(Records provided):
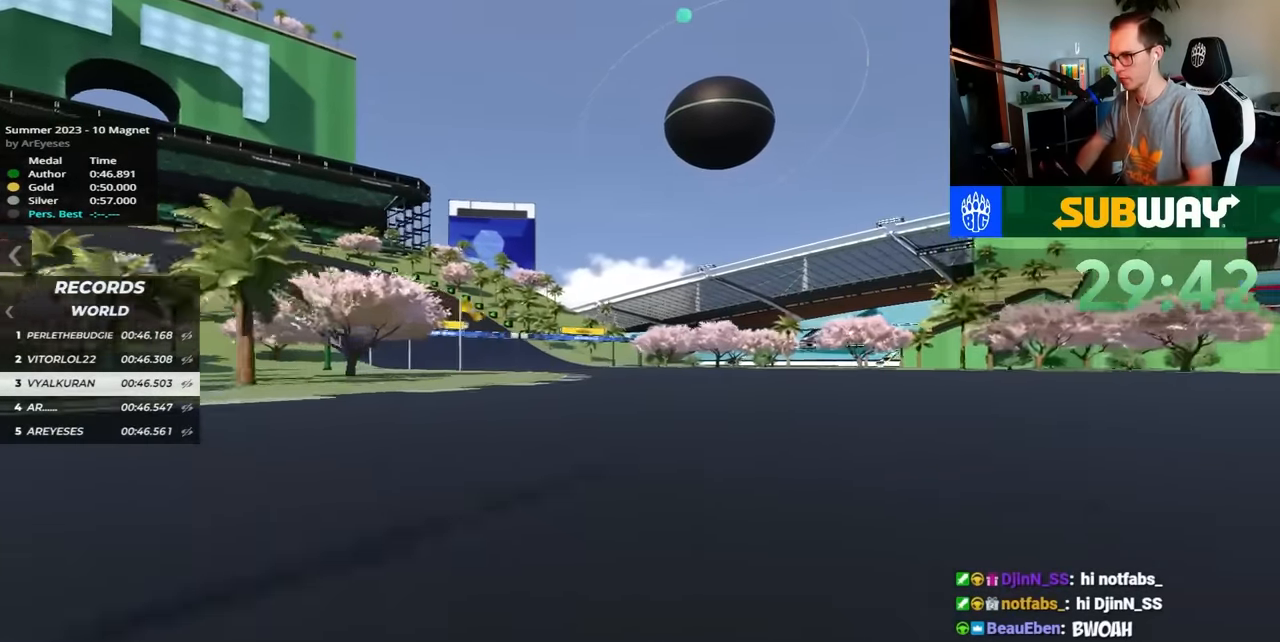
{"keys": ["left", "up"], "events": [[183, "left", "down"]]}
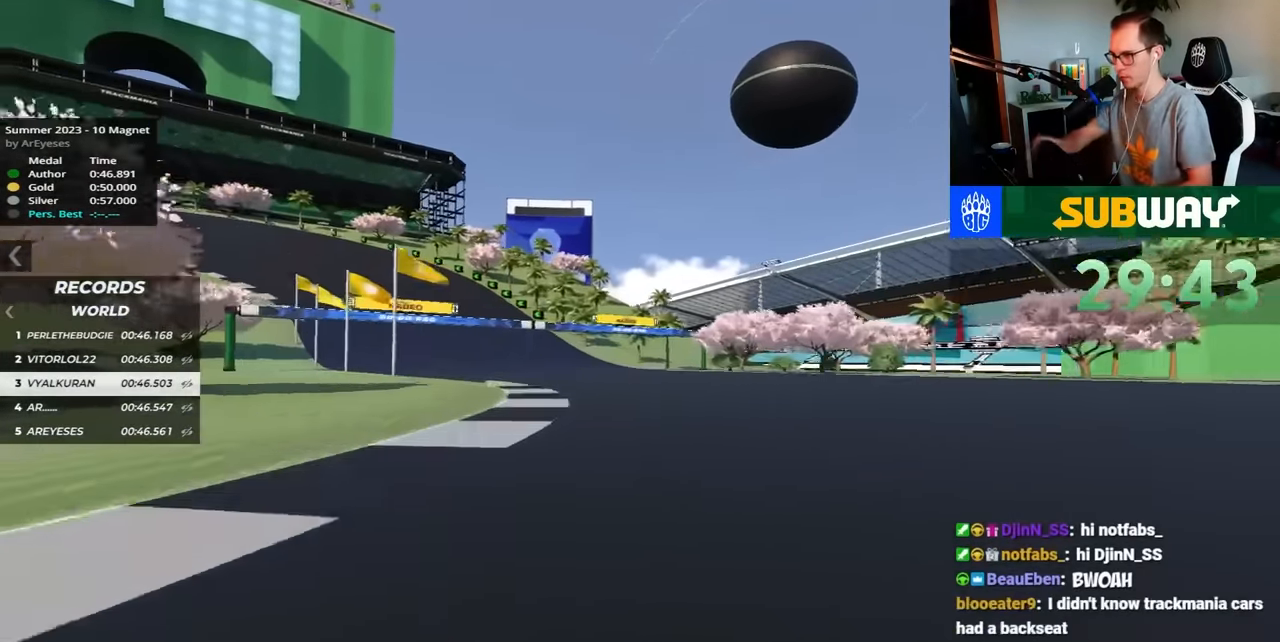
{"keys": ["left", "up"], "events": []}
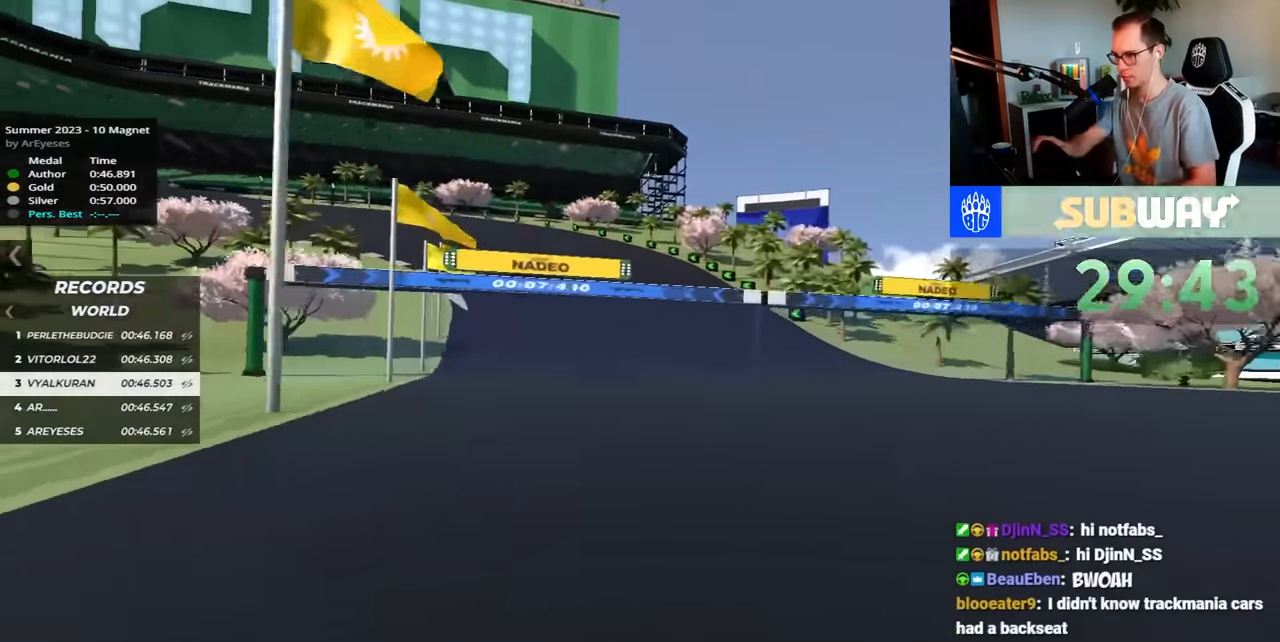
{"keys": ["left", "up"], "events": []}
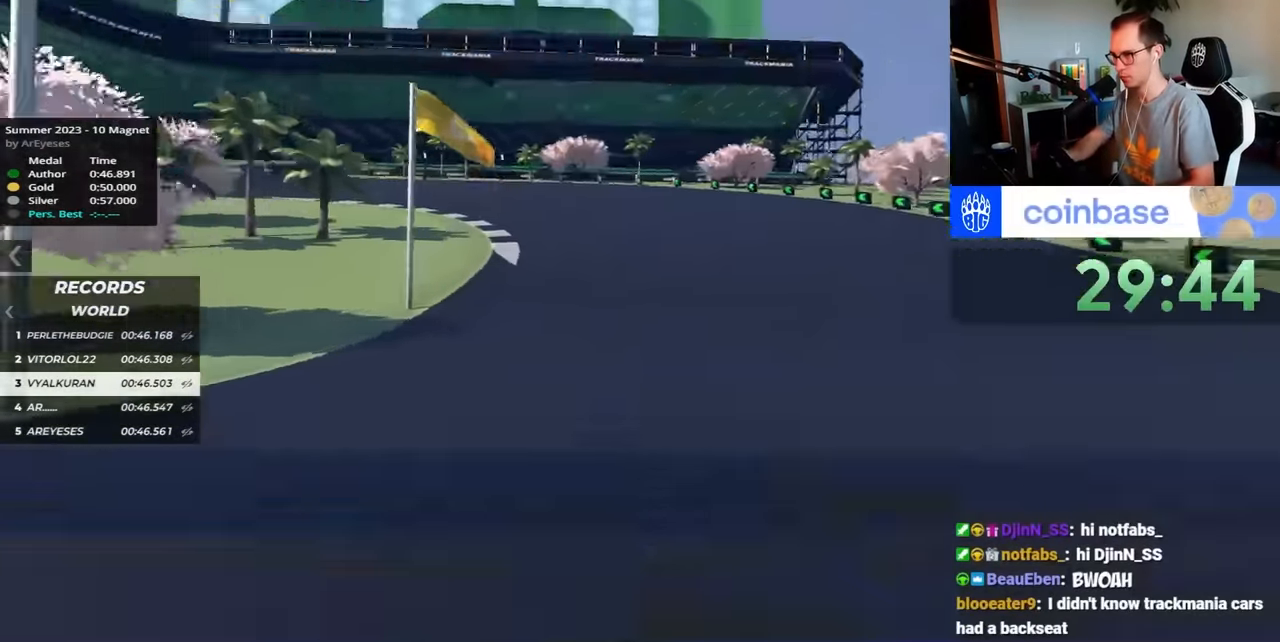
{"keys": ["left", "up"], "events": []}
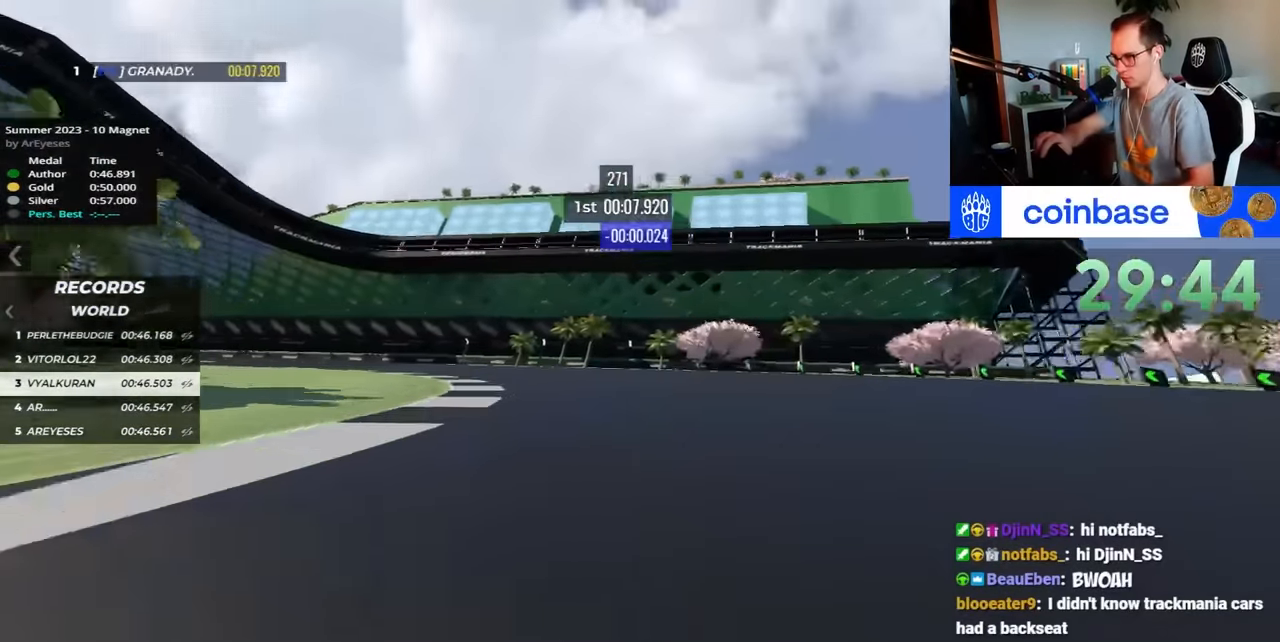
{"keys": ["left", "up"], "events": []}
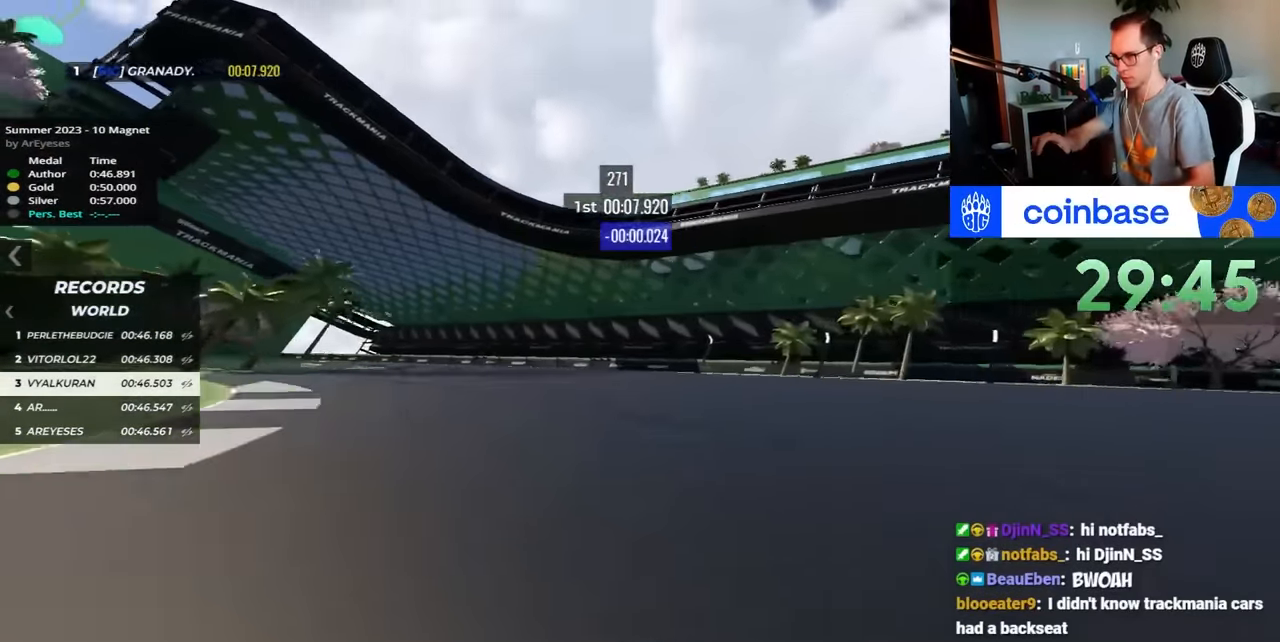
{"keys": ["left", "up"], "events": []}
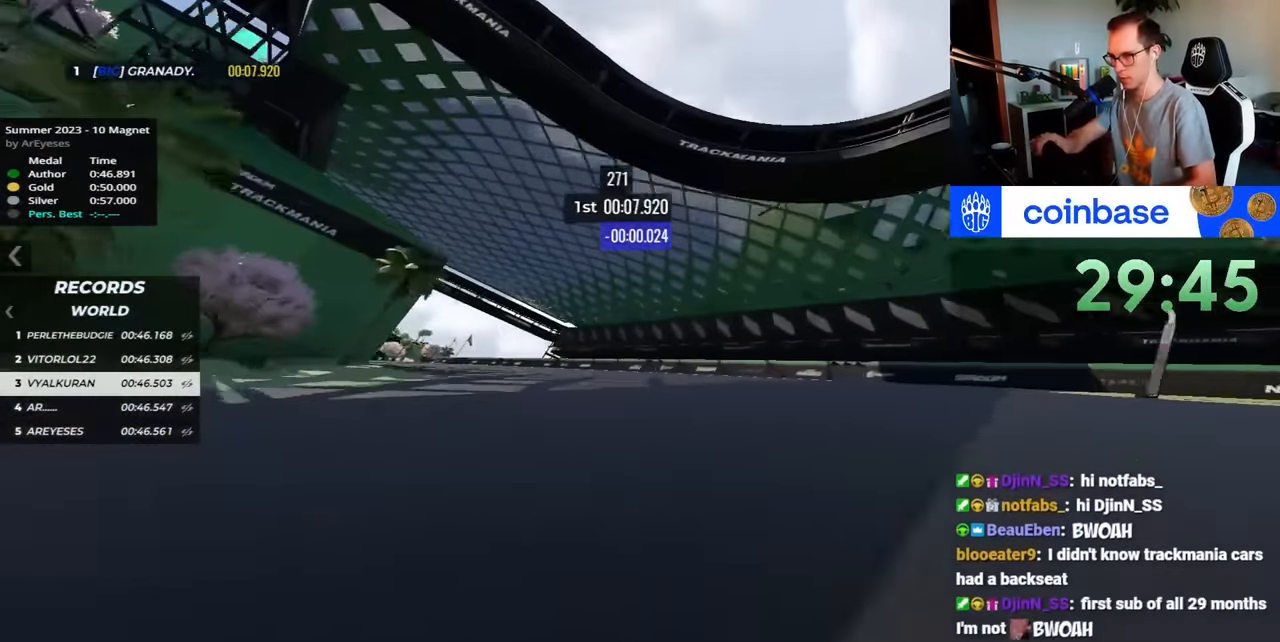
{"keys": ["left", "up"], "events": []}
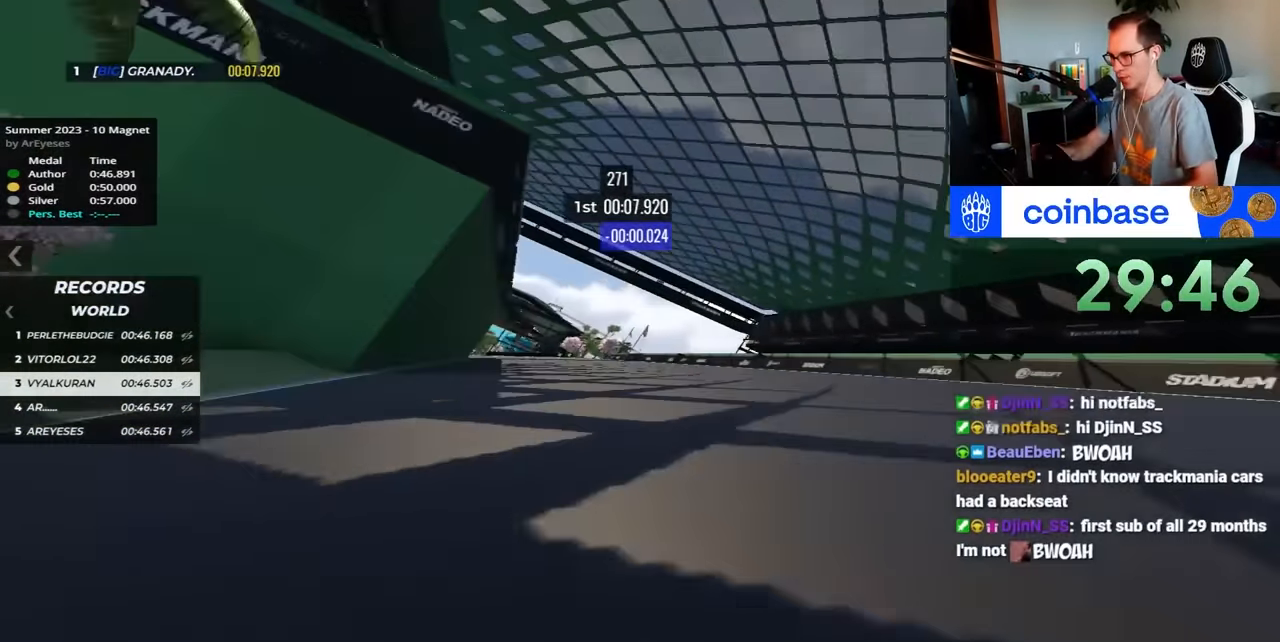
{"keys": ["left", "up"], "events": []}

(Directions): Please produce an exact copy of all the material, leaving out the pictures.

(Answer box):
{"keys": ["left", "up"], "events": [[183, "left", "down"]]}
{"keys": ["left", "up"], "events": []}
{"keys": ["left", "up"], "events": []}
{"keys": ["left", "up"], "events": []}
{"keys": ["left", "up"], "events": []}
{"keys": ["left", "up"], "events": []}
{"keys": ["left", "up"], "events": []}
{"keys": ["left", "up"], "events": []}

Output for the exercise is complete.